What you should do:
Copy all of the records below word for word, leaving out the pictures.

Supplied entries below:

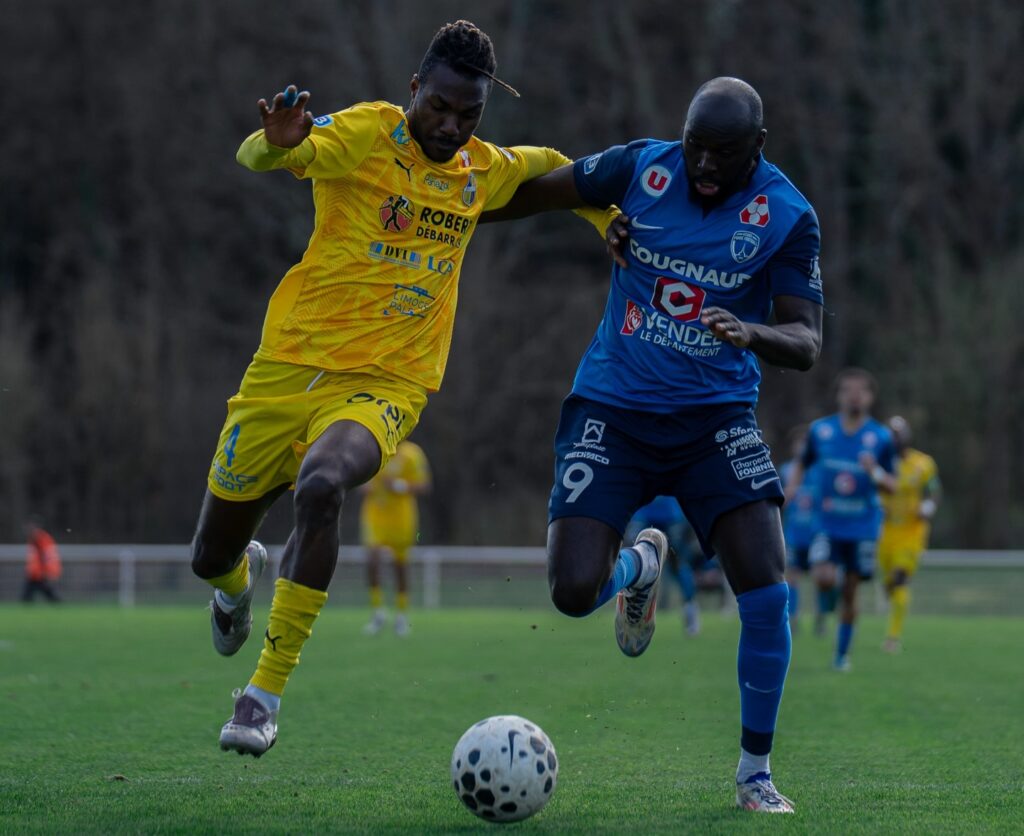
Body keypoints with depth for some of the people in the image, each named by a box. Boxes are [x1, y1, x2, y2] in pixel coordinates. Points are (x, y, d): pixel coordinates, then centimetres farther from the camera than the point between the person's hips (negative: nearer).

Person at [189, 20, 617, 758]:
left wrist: (616, 227, 17)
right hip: (291, 364, -1)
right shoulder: (369, 134, -8)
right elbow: (256, 158, -26)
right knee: (211, 558, 8)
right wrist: (276, 144, -49)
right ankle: (242, 579, 50)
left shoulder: (486, 171, 6)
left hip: (385, 386, 1)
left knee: (321, 487, -33)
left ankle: (265, 697, -28)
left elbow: (556, 167, 30)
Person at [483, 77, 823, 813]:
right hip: (614, 409, 1)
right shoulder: (642, 167, -7)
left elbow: (807, 342, -14)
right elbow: (541, 190, 10)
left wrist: (751, 333, -36)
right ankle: (639, 567, 27)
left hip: (715, 417, -1)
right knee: (574, 592, -14)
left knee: (767, 590, -15)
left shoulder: (787, 216, -10)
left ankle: (755, 772, 5)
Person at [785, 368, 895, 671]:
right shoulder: (820, 430, 1)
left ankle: (842, 654, 18)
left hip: (862, 527, 0)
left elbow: (892, 486, 2)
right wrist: (793, 485, -4)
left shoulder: (881, 437, -1)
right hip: (827, 522, 0)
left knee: (850, 593, 4)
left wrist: (875, 473, -19)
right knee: (824, 579, -23)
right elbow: (803, 464, 16)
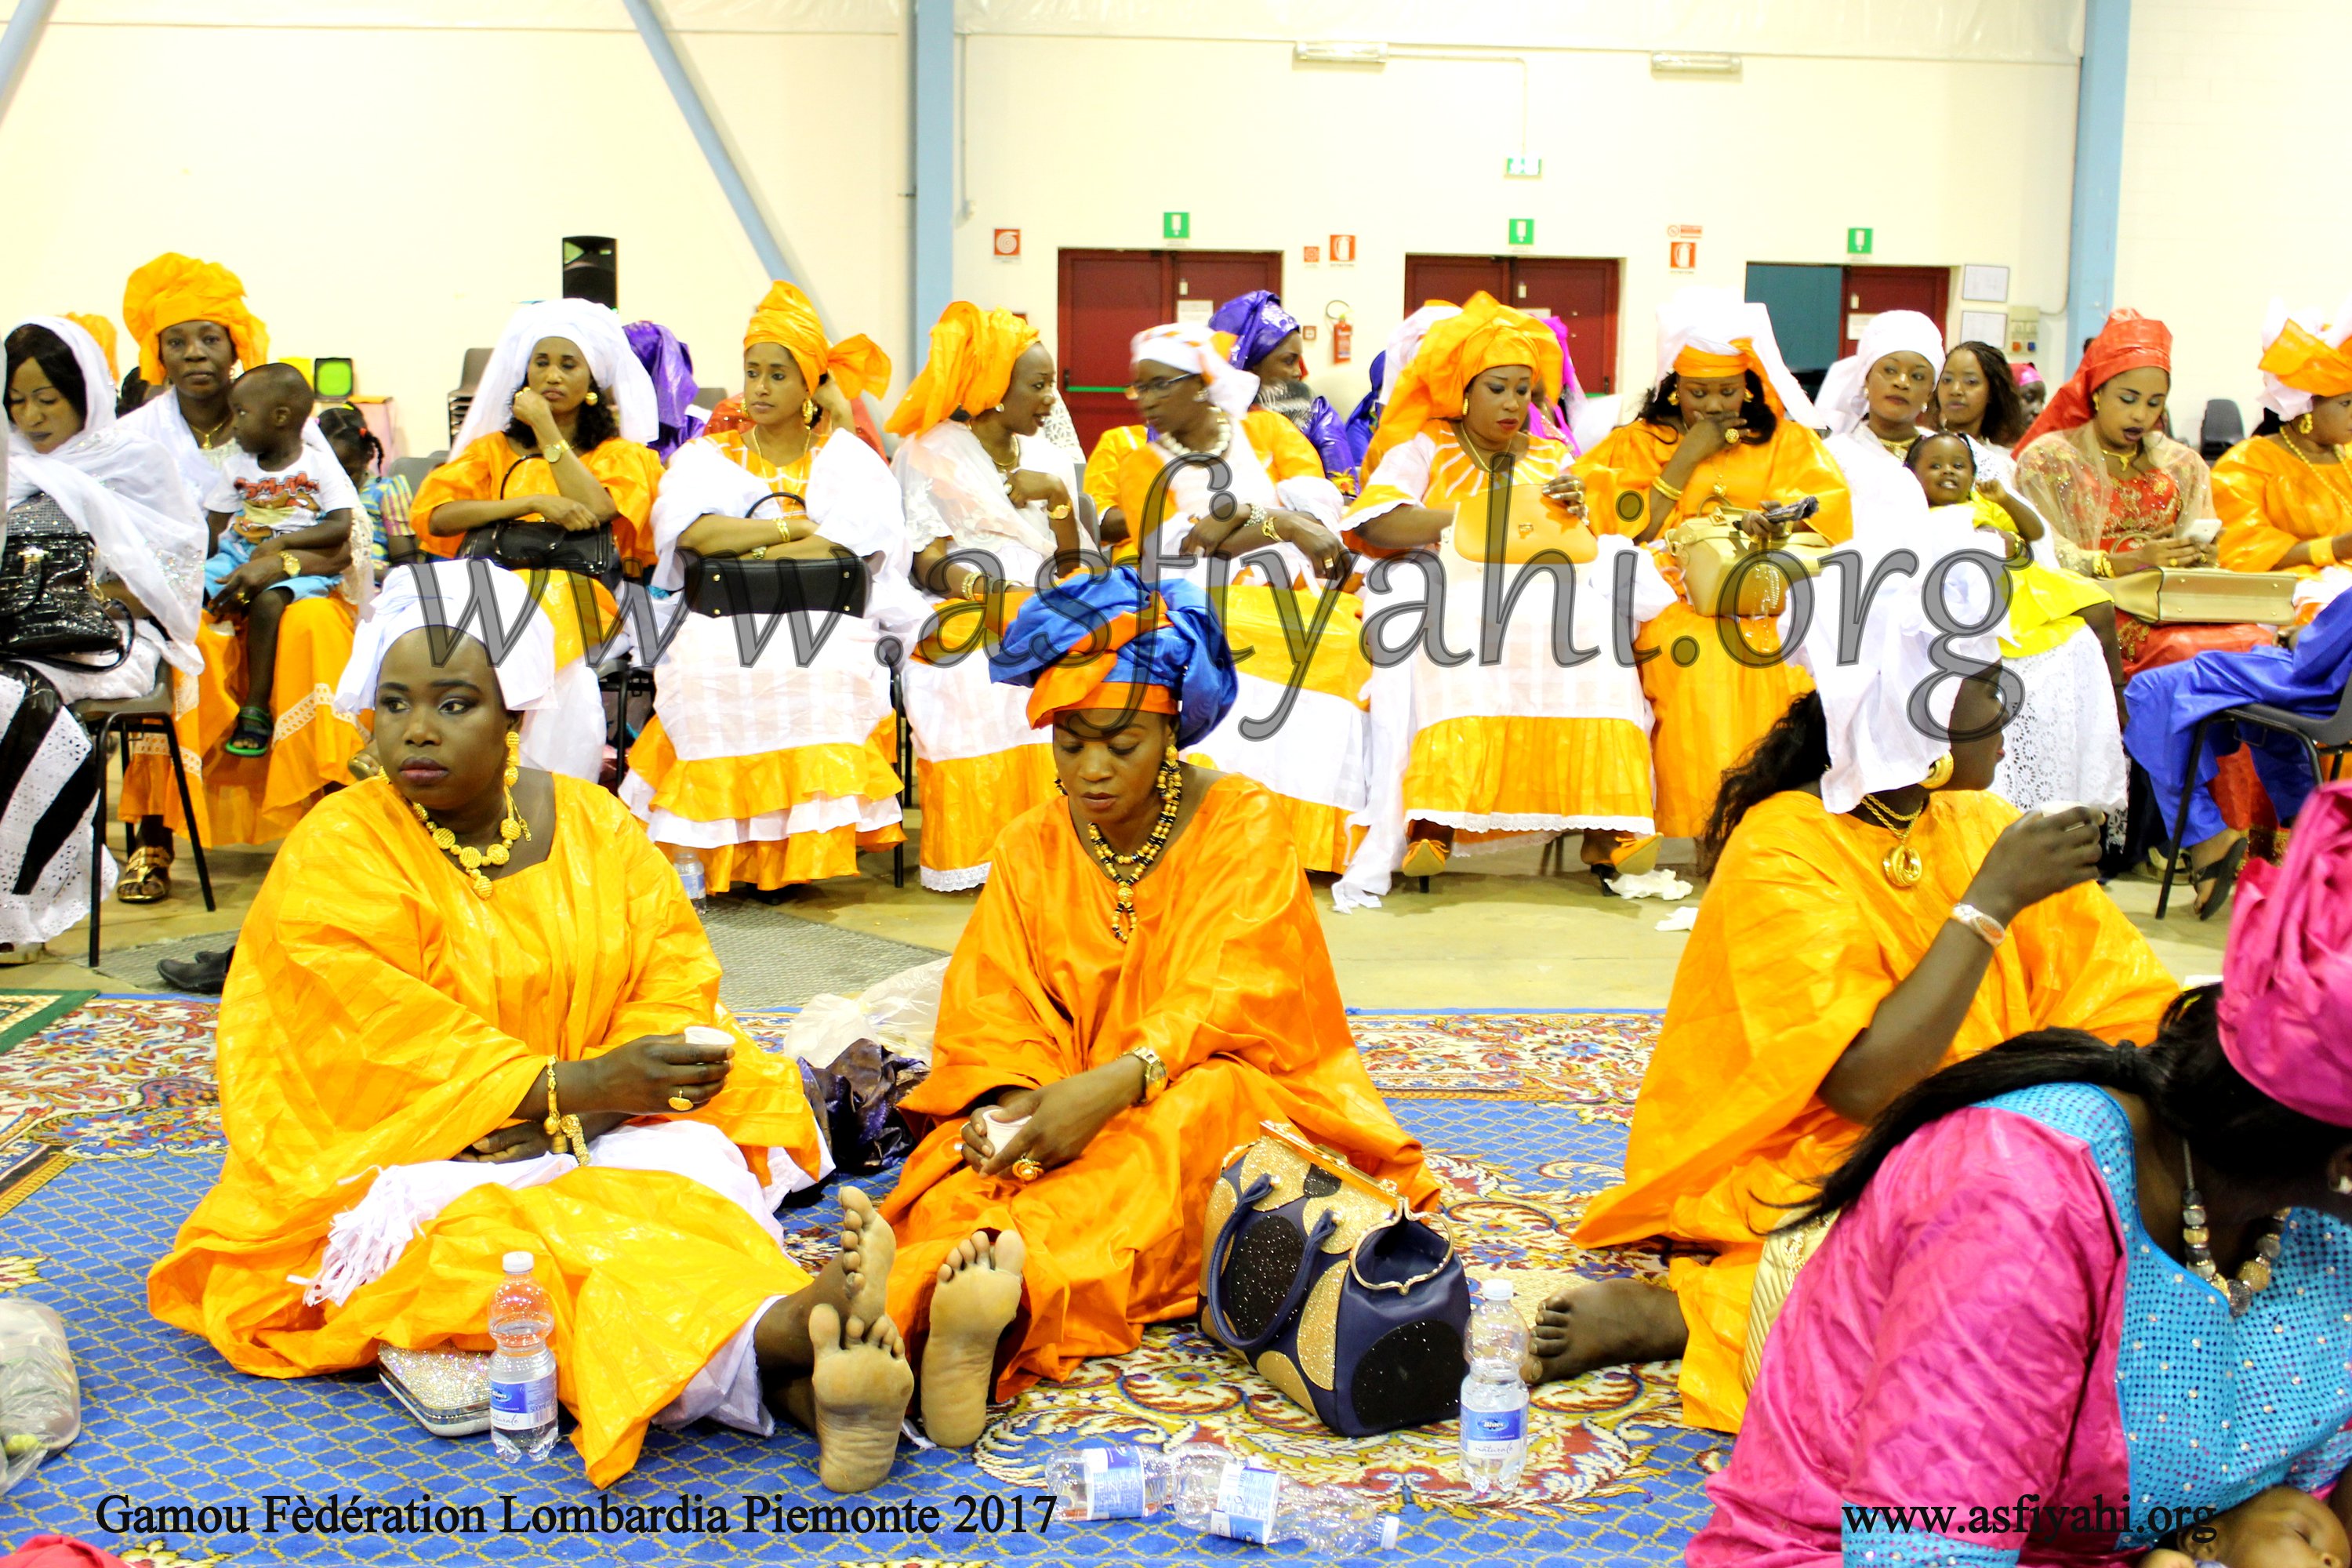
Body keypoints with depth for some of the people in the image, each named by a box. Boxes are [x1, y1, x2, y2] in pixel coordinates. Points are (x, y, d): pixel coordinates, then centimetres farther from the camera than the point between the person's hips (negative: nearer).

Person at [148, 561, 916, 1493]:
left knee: (696, 1166, -29)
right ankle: (784, 1332, -57)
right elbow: (395, 1048, -17)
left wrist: (583, 1108, -19)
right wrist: (579, 1084, -28)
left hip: (595, 1137, 4)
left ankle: (808, 1376, -52)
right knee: (545, 1250, -35)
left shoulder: (592, 824, 7)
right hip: (403, 1164, -3)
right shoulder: (334, 858, -7)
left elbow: (675, 972, 0)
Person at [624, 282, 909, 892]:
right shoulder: (708, 456, 17)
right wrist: (795, 527, -7)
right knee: (711, 676, -33)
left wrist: (745, 547, -8)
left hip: (825, 623, -1)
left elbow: (854, 542, -6)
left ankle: (800, 846, -27)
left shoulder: (847, 458, 15)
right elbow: (691, 531, -5)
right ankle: (708, 845, -28)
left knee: (819, 678, -35)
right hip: (723, 622, 1)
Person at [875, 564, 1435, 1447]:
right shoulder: (1029, 847, 10)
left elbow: (1225, 1003, -15)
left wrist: (1113, 1085, -34)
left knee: (1191, 1114, -38)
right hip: (1055, 1114, 3)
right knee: (966, 1164, -30)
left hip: (1220, 1102, -3)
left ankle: (1004, 1286, -64)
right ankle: (895, 1319, -62)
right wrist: (1011, 1101, -24)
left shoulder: (1242, 823, -1)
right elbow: (989, 1014, 0)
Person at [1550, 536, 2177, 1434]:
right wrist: (1992, 898, -21)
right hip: (1789, 1193, -7)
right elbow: (1866, 1087, -25)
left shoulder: (1976, 824, 8)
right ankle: (1682, 1315, -10)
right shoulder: (1782, 855, -15)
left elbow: (2127, 1010, 3)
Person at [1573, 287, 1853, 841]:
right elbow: (1627, 530, 0)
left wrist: (1759, 519, -16)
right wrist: (1685, 460, -1)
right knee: (1689, 774, -21)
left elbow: (1831, 514, 2)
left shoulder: (1788, 441, 17)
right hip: (1675, 639, -1)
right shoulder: (1638, 444, 15)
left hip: (1764, 637, 1)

End of Supplied entries.

Solved problem:
Body keypoints with depth for some of the people in the image, each named by a box. Boxes are [x1, y1, x2, y2] in pixel coordinates. Points are (x, y, d): pixel coordinates, then centimetres farther from the camera than the point between the person's hips (negative: nearer).

Person at [189, 20, 617, 758]:
left wrist: (616, 227, 17)
right hip: (291, 364, -1)
right shoulder: (369, 134, -8)
right elbow: (256, 158, -26)
right knee: (211, 558, 8)
right wrist: (276, 144, -49)
right ankle: (242, 579, 50)
left shoulder: (486, 171, 6)
left hip: (385, 386, 1)
left knee: (321, 487, -33)
left ankle: (265, 697, -28)
left elbow: (556, 167, 30)
Person at [483, 77, 823, 813]:
right hip: (614, 409, 1)
right shoulder: (642, 167, -7)
left elbow: (807, 342, -14)
right elbow: (541, 190, 10)
left wrist: (751, 333, -36)
right ankle: (639, 567, 27)
left hip: (715, 417, -1)
right knee: (574, 592, -14)
left knee: (767, 590, -15)
left shoulder: (787, 216, -10)
left ankle: (755, 772, 5)
Person at [785, 368, 895, 671]:
right shoulder: (820, 430, 1)
left ankle: (842, 654, 18)
left hip: (862, 527, 0)
left elbow: (892, 486, 2)
right wrist: (793, 485, -4)
left shoulder: (881, 437, -1)
right hip: (827, 522, 0)
left knee: (850, 593, 4)
left wrist: (875, 473, -19)
right knee: (824, 579, -23)
right elbow: (803, 464, 16)
Body keypoints with depth for some of the people in the image, each named by a box. Boxes are [x1, y1, x2, y2] in pixel coordinates. Points are (x, y, d): pixel coordinates, then centimetres farther from the camera than the point between the person's hips (negative: nearer).

Person at [148, 561, 916, 1493]:
left knee: (696, 1166, -29)
right ankle: (784, 1332, -57)
right elbow: (395, 1048, -17)
left wrist: (583, 1108, -19)
right wrist: (579, 1084, -28)
left hip: (595, 1137, 4)
left ankle: (808, 1376, -52)
right knee: (545, 1250, -35)
left shoulder: (592, 824, 7)
right hip: (403, 1164, -3)
right shoulder: (334, 858, -7)
left elbow: (675, 972, 0)
Person at [624, 282, 909, 892]:
right shoulder: (708, 456, 17)
right wrist: (795, 527, -7)
right knee: (711, 676, -33)
left wrist: (745, 547, -8)
left hip: (825, 623, -1)
left elbow: (854, 542, -6)
left ankle: (800, 846, -27)
left shoulder: (847, 458, 15)
right elbow: (691, 531, -5)
right ankle: (708, 845, -28)
left knee: (819, 678, -35)
right hip: (723, 622, 1)
Person at [875, 564, 1435, 1447]:
right shoulder: (1029, 847, 10)
left elbow: (1225, 1003, -15)
left wrist: (1113, 1085, -34)
left knee: (1191, 1114, -38)
right hip: (1055, 1114, 3)
right knee: (966, 1164, -30)
left hip: (1220, 1102, -3)
left ankle: (1004, 1286, -64)
right ankle: (895, 1319, -62)
right wrist: (1011, 1101, -24)
left shoulder: (1242, 823, -1)
right elbow: (989, 1014, 0)
Person at [1550, 536, 2177, 1434]:
right wrist: (1992, 898, -21)
right hip: (1789, 1193, -7)
right elbow: (1866, 1087, -25)
left shoulder: (1976, 824, 8)
right ankle: (1682, 1315, -10)
right shoulder: (1782, 855, -15)
left elbow: (2127, 1010, 3)
Person at [1573, 287, 1853, 841]:
right elbow: (1627, 530, 0)
left wrist: (1759, 519, -16)
right wrist: (1685, 460, -1)
right knee: (1689, 774, -21)
left elbow: (1831, 514, 2)
left shoulder: (1788, 441, 17)
right hip: (1675, 639, -1)
right shoulder: (1638, 444, 15)
left hip: (1764, 637, 1)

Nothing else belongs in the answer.